• **Aşağıdakileri tamamlayın**:
• 1. Şehirler ve temiz ulaşım üzerine olan metne göre, dünyanın büyük ve nüfus yoğunluğu yüksek şehirleri birkaç yıl sonrası için ne yönde kararlar alıyor?
• 2. Şehirler ve temiz ulaşım üzerine olan metni, gösterilen son cümleden sonra devam ettirerek yazın.

• **Alıntılanan metin**:
^^^^^^^^

5 Aralık 2020 Cumartesi

Şehirler ve temiz ulaşıma dönüşüm (Yeşil Ekonomi 28)


 Şehir yerleşim alanlarında radikal değişimin gereği olarak dünyanın büyük ve nüfus yoğunluğu yüksek olan şehirleri birkaç yıl sonrası için fosil yakıtlı araçların şehre girmesini yasaklama doğrultusunda kararlar alıyor.

Bu nedenle büyük şehirler ulaşım sistemlerinde hızlı bir değişim ve dönüşüm faaliyeti içinde bulunuyor.

Temiz ulaşım sistemlerinin uygulanmaya alınması çalışmaları giderek artış gösteriyor.

Şehirleşmenin artışı tabii kaynakların azalmasına yol açtığı gibi, özellikle işlenen tarım toprağı ve ekosistemlerin azalması bakımından da olumsuz etki oluşturuyor.

^^^^^^^^

• **Veriler**:
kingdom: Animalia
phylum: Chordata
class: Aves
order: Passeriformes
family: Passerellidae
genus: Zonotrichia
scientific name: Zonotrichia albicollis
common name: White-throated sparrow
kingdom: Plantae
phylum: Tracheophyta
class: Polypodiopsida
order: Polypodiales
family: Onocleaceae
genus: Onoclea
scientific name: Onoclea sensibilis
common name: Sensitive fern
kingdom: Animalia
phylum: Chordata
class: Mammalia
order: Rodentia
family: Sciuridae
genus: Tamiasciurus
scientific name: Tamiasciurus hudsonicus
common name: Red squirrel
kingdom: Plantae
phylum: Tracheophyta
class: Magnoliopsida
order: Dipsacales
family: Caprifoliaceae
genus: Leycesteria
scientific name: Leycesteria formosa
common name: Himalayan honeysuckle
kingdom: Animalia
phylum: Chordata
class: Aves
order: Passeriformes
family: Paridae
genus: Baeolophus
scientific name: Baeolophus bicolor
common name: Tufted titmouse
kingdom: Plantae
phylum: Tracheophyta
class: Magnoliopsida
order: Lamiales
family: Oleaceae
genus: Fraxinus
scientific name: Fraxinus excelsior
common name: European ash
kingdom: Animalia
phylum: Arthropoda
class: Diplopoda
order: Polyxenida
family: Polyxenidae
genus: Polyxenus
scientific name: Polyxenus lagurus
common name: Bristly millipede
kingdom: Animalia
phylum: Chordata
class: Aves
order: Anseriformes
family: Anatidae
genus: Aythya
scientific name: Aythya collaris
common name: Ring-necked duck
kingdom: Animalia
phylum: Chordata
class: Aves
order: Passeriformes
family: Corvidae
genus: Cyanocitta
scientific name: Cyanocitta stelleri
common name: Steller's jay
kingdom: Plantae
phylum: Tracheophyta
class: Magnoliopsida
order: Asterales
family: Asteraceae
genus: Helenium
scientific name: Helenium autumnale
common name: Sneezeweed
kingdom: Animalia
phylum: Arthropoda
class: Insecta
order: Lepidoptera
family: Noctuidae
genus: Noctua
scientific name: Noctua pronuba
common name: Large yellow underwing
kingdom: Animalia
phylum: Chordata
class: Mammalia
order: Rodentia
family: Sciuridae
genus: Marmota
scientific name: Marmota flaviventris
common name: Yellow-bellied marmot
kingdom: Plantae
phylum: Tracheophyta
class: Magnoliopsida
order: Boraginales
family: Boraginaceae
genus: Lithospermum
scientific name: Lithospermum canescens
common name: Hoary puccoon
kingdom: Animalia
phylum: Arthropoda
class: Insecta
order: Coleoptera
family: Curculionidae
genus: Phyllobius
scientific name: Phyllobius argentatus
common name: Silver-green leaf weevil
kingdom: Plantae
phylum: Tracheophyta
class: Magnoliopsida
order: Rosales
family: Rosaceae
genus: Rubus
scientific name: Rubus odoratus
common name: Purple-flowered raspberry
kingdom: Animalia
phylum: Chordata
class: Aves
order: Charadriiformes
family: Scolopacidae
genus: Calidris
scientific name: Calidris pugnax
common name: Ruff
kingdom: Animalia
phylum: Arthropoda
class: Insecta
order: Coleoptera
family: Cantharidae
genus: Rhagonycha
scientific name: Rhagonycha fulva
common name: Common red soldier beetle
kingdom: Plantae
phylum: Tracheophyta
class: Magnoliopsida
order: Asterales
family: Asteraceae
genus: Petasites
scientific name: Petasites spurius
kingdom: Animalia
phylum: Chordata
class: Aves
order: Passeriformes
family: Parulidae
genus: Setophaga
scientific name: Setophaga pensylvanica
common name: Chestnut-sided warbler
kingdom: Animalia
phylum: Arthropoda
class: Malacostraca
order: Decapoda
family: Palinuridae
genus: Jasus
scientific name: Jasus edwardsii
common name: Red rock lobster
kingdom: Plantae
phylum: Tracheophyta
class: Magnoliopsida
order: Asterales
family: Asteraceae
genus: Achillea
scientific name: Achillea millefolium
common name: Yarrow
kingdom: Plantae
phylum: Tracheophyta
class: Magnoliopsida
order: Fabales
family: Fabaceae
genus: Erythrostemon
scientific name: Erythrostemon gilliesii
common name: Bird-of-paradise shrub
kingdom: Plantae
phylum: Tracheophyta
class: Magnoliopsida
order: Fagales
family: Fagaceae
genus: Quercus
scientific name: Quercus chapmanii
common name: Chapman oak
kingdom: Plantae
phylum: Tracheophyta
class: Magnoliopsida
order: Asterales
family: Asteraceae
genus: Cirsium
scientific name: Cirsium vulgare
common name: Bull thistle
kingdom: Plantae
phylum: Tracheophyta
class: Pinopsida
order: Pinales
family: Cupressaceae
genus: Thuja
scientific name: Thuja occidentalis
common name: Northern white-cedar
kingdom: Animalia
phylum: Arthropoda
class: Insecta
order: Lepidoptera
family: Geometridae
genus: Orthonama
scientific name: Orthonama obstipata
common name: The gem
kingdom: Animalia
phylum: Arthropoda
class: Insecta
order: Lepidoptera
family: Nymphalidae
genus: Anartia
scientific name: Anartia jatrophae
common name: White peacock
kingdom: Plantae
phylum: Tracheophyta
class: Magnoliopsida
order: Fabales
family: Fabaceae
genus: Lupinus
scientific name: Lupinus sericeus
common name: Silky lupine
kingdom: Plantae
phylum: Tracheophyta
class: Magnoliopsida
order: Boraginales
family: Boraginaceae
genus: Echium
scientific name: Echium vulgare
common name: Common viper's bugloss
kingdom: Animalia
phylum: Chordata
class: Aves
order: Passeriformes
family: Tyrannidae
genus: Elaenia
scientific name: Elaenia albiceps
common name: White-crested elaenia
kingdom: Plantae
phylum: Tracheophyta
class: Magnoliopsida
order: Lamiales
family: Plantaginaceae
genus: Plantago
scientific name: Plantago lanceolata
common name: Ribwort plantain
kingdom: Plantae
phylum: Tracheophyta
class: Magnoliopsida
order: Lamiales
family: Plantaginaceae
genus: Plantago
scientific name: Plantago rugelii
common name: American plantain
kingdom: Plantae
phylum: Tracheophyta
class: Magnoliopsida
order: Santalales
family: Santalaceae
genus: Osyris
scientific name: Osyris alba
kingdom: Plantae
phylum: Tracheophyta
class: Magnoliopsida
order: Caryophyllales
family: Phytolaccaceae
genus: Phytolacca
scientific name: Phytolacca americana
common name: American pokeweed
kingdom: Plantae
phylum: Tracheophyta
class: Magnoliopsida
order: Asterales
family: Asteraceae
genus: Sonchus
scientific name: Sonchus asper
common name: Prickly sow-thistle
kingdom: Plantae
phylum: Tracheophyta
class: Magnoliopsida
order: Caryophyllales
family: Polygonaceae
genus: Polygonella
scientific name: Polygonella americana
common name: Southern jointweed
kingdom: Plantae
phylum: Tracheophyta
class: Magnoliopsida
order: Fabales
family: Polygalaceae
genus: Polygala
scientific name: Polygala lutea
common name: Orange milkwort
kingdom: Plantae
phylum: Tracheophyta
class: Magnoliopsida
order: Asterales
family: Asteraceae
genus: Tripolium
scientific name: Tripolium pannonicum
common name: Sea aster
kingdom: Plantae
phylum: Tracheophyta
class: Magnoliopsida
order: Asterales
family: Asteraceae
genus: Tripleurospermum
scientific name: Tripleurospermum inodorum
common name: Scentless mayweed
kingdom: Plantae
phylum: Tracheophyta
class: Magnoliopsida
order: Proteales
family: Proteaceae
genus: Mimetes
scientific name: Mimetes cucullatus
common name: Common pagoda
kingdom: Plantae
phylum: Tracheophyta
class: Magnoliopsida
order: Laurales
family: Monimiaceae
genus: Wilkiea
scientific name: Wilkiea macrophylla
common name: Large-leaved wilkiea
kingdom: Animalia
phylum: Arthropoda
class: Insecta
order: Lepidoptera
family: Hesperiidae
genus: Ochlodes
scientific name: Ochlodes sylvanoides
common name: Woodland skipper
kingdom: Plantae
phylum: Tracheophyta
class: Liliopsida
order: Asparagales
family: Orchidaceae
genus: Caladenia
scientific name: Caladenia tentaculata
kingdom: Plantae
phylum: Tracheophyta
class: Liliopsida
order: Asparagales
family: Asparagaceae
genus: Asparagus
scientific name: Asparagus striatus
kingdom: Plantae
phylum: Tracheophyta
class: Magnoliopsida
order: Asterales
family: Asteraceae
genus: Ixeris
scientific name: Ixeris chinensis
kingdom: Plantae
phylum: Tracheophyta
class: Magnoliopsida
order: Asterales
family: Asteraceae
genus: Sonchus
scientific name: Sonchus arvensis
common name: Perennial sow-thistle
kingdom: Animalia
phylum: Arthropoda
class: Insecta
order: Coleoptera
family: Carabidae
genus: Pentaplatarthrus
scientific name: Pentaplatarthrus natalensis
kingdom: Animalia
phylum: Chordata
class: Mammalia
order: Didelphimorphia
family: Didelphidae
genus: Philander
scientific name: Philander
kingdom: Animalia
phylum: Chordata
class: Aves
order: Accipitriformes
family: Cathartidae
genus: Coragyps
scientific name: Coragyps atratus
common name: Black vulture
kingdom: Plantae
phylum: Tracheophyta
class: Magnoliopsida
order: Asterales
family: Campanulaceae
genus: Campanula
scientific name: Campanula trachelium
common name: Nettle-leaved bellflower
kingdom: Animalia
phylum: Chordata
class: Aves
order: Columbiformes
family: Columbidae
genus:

^^^^^^^^

• **Görevlerin yanıtları**:
• 1. Fosil yakıtlı araçların şehre girmesini yasaklama yönünde kararlar alıyorlar.

• 2.
Bu durum sadece hayati kaynakların azalmasında olumsuz rol oynamakla kalmayıp, aynı zamanda kirlilik açısından da telafi edilemez yükler getiriyor…

Ülkemiz hızlı bir şehirleşme süreci içinde.

Son yıllarda kırsal alandan şehirlere akında bir hızlanma olsa da, kalkınmış ülkelere göre kırsal kesimde yaşayan nüfus oranı ülkemizde yüksek oranda.

Ülkemizin büyüyen ve kalkınan bir yörüngeye oturmuş olması nedeniyle nüfus hareketinin kırsal kesimden şehirlere doğru akmaya devam edeceğini gösteriyor.

Artan eğitim oranı ve kalkınmanın etkisi kırsal kesimdeki nüfus azaltırken şehirlerde yaşayan nüfus oranı da yükselmeye devam edecek.

Bu gidişat aynı zamanda ülkemizin gelecekte karşılaşacağı bazı muhtemel sorunları göz önünde bulundurmayı gerektiriyor.

Aslında bu durum ülkemiz için bir avantaj olarak değerlendirilebilir.

Bu gidişat yoğun şehirleşmenin ortaya çıkardığı krizi fırsata dönüştürme yolunu bulmayı gerektiriyor.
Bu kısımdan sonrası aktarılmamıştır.